* **ACTIVITY**
Continue the Miodrag Stefanović profile below from where it stops.

* **SOURCE PASSAGE**
Miodrag Stefanović

Personal information
- Full name: Miodrag Stefanović
- Date of birth: February 2, 1977 (age 49)
- Place of birth: Belgrade, SFR Yugoslavia
- Height: 1.80 m (5 ft 11 in)
- Position: Right back

Team information
- Current team: PAOK FC (scout)

Senior career*
- Years: Team / Apps / (Gls)
- 1997–2002: Radnički Beograd / 111 / (1)
- 2002: Altay / 0 / (0)
- 2003-2004: Rad / 15+ / (0+)
- 2004–2006: Slavija Sarajevo / 68 / (11)
- 2007–2008: SKA Rostov / 66 / (3)
- 2009: Metallurg Lipetsk / 23 / (3)

* **DATA EXTRACTS**
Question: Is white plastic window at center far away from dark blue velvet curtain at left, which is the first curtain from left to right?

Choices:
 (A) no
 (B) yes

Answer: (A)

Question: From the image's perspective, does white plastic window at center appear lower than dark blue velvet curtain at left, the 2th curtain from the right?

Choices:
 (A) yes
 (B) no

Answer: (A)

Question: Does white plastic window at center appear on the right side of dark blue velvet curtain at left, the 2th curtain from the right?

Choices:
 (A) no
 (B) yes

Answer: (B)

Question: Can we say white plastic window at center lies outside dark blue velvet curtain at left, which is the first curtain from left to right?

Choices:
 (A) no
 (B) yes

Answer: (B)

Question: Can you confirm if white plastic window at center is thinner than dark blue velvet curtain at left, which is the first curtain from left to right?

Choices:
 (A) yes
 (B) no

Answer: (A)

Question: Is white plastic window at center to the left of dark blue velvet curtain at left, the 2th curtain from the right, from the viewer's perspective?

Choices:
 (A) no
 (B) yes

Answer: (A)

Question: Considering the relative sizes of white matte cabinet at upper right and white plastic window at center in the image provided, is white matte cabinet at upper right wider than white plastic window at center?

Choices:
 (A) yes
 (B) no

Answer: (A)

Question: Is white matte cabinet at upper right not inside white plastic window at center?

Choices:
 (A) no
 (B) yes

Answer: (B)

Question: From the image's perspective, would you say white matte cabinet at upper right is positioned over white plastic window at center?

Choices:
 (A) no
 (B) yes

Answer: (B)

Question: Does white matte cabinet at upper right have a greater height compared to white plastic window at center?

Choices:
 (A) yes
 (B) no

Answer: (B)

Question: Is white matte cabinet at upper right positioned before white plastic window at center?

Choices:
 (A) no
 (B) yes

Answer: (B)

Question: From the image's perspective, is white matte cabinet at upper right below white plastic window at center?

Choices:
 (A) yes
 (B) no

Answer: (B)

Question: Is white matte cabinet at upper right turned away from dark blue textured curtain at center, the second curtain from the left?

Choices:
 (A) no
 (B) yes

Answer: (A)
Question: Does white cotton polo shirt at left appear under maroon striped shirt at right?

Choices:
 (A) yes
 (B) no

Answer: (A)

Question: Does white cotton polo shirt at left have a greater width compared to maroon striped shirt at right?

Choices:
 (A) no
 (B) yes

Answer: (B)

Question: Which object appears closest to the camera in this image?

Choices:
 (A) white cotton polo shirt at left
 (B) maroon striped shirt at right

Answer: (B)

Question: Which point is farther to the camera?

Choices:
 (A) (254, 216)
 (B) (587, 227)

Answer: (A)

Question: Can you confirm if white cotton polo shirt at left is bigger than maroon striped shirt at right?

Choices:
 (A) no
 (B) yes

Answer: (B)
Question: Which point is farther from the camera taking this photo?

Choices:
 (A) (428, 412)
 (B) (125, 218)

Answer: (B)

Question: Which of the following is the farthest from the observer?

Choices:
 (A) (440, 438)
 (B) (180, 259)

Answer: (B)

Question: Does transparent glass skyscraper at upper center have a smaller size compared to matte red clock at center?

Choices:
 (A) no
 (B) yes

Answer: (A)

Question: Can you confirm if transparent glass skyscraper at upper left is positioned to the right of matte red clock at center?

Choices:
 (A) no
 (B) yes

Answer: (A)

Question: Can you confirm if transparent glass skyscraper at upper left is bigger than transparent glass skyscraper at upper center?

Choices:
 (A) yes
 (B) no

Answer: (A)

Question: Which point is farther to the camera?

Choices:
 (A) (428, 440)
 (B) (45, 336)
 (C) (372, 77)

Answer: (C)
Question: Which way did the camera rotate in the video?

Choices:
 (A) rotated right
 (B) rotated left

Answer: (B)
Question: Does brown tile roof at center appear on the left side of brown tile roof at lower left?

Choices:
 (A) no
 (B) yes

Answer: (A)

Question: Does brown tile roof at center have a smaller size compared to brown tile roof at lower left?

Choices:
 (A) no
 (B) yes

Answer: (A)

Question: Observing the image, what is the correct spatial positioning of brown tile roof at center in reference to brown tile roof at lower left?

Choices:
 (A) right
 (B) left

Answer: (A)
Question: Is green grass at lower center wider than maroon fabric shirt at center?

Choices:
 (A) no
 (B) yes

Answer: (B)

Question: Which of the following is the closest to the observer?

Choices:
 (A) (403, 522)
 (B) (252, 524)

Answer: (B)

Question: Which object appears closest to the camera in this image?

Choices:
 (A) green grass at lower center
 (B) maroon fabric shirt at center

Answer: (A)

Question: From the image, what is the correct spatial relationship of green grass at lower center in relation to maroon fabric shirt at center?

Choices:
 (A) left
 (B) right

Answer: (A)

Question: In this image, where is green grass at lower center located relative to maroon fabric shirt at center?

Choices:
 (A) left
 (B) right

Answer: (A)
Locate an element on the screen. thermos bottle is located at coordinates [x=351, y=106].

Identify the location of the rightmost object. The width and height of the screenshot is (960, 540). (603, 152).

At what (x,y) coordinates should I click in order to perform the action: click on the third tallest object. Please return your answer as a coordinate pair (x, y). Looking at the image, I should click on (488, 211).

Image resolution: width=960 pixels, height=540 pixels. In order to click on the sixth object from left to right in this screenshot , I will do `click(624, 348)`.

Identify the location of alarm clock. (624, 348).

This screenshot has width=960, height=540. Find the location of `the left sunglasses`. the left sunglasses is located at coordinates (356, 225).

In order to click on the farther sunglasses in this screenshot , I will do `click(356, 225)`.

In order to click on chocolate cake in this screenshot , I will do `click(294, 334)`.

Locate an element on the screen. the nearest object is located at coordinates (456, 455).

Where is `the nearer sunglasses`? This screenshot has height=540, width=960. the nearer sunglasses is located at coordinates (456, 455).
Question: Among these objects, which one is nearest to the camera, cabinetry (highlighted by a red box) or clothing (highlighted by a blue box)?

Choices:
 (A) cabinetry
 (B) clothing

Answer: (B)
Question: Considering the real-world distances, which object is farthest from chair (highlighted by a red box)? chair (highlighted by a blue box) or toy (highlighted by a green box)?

* **REPLY**
- 2010–2011: Sloga Kraljevo

= Miodrag Stefanović (footballer, born 1977) =

Serbian footballer

Miodrag Stefanović (Миодраг Стефановић; born February 2, 1977) is a Serbian former footballer, who currently is a scout for PAOK FC.

==Career==
In 2007, he moved from FK Slavija Sarajevo to FC SKA Rostov-on-Don. In 2008, he scored a goal in a game against FC Dynamo Bryansk. Before, he has played with Serbian clubs FK Radnički Beograd and FK Rad, with a short 6 months spell in Turkey with Altay.